March 24, 2009 | 12:06 pm

Two of Merrill Lynch & Co.'s best-known strategists -- and best-known pessimists -- are leaving the firm, the latest to depart since Bank of America Corp.'s takeover of the brokerage on Jan. 1.

Richard Bernstein, Merrill's chief investment strategist, will depart April 15, Bloomberg News reported. David Rosenberg, the company’s chief North American economist, will leave May 11 to become chief economist and strategist at Toronto-based wealth manager Gluskin Sheff + Associates.

Bernstein has been notoriously cautious on stocks for much of this decade -- although even he wasn’t bearish enough in the last year.

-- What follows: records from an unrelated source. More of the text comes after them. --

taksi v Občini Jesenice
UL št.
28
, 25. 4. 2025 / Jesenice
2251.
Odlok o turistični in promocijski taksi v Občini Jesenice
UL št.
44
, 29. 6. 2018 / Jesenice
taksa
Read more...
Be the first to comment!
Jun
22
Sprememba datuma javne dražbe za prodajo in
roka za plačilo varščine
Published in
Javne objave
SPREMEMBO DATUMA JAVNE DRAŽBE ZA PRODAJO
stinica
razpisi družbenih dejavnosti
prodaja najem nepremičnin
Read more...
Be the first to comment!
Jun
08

To his credit, he was particularly grim about the financial sector last summer, warning in mid-August that most investors were "significantly underestimating" the credit crisis.

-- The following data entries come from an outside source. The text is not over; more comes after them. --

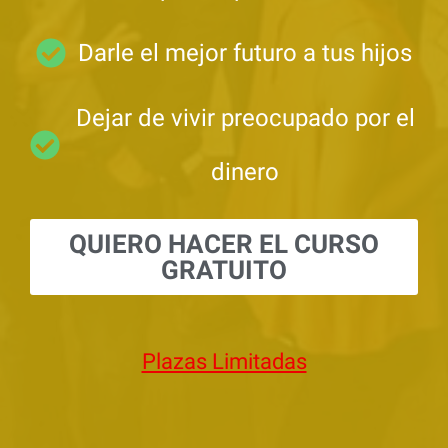
Darle el mejor futuro a tus hijos
Dejar de vivir preocupado por el
dinero
QUIERO HACER EL CURSO
GRATUITO
Plazas Limitadas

Just Monday, he advised selling bank stocks after their recent rally, saying the government’s latest plan to get rotting assets off banks’ balance sheets would just delay an inevitable further industry consolidation.

Merrrillbull As for Rosenberg, well before the economy crumbled last fall he had been warning for years that the U.S. faced a day of reckoning from heavy borrowing to sustain spending.

In August, I wrote a column about his view that Americans were headed for a new age of frugality. Even Rosenberg didn’t imagine the scope of the financial and economic meltdowns that would hit in September, but he was closer to the truth than many of his peer economists on Wall Street.

There will be inevitable speculation that Bernstein and Rosenberg were too downbeat for their new corporate parent’s tastes, but BofA was gracious in confirming their departures.

From Bloomberg News:

"The wisdom and counsel that David and Rich provided clients, analysts and our businesses have enriched our franchise," BofA spokeswoman Susan McCabe said today.

Rosenberg decided to leave for personal reasons, while Bernstein sought new challenges after more than 20 years as an analyst, Candace Browning, president of Bank of America Merrill Lynch Global Research, said in a memo to employees. McCabe confirmed the memo’s authenticity.

The two executives join an exodus of senior managers since Bank of America bought the Wall Street brokerage in January, including CEO John Thain, investment banking chief Greg Fleming and Robert McCann, head of wealth management. Bank of America is cutting 35,000 jobs in the next three years to generate more than $7 billion in annual cost savings.